The --index-filter option is similar to the --tree-filter option used in Chapter 6, except that instead of passing a command that modifies files checked out on disk, you’re modifying your staging area or index each time. Rather than remove a specific file with something like rm file, you have to remove it with git rm --cached — you must remove it from the index, not from disk. The reason to do it this way is speed — because Git doesn’t have to check out each revision to disk before running your filter, the process can be much, much faster. You can accomplish the same task with --tree-filter if you want. The --ignore-unmatch option to git rm tells it not to error out if the pattern you’re trying to remove isn’t there. Finally, you ask filter-branch to rewrite your history only from the 6df7640 commit up, because you know that is where this problem started. Otherwise, it will start from the beginning and will unnecessarily take longer.

Your history no longer contains a reference to that file. However, your reflog and a new set of refs that Git added when you did the filter-branch under .git/refs/original still do, so you have to remove them and then repack the database.

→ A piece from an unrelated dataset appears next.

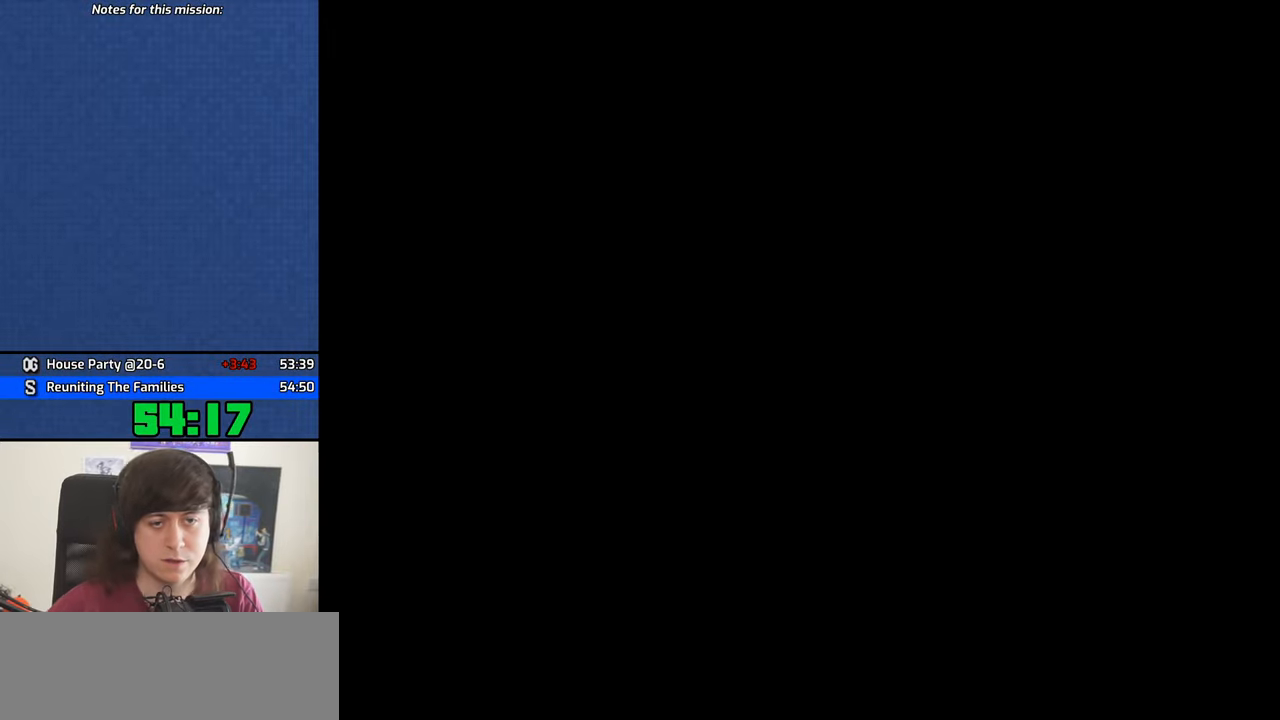
{"keys": ["a", "w"], "mouse": [], "events": [[50, "a", "down"], [50, "space", "up"], [50, "w", "down"], [133, "a", "up"], [133, "d", "down"], [133, "w", "up"], [183, "d", "up"], [183, "space", "down"], [233, "a", "down"], [233, "w", "down"], [283, "space", "up"], [333, "a", "up"], [333, "d", "down"], [333, "w", "up"], [417, "d", "up"], [417, "space", "down"], [467, "a", "down"], [467, "space", "up"], [467, "w", "down"]]}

You need to get rid of anything that has a pointer to those old commits before you repack:

$ rm -Rf .git/refs/original
$ rm -Rf .git/logs/
$ git gc
Counting objects: 19, done.
Delta compression using 2 threads.
Compressing objects: 100% (14/14), done.
Writing objects: 100% (19/19), done.
Total 19 (delta 3), reused 16 (delta 1)

Let’s see how much space you saved.

$ git count-objects -v
count: 8
size: 2040
in-pack: 19
packs: 1
size-pack: 7
prune-packable: 0
garbage: 0

The packed repository size is down to 7K, which is much better than 2MB. You can see from the size value that the big object is still in your loose objects, so it’s not gone; but it won’t be transferred on a push or subsequent clone, which is what is important. If you really wanted to, you could remove the object completely by running git prune --expire.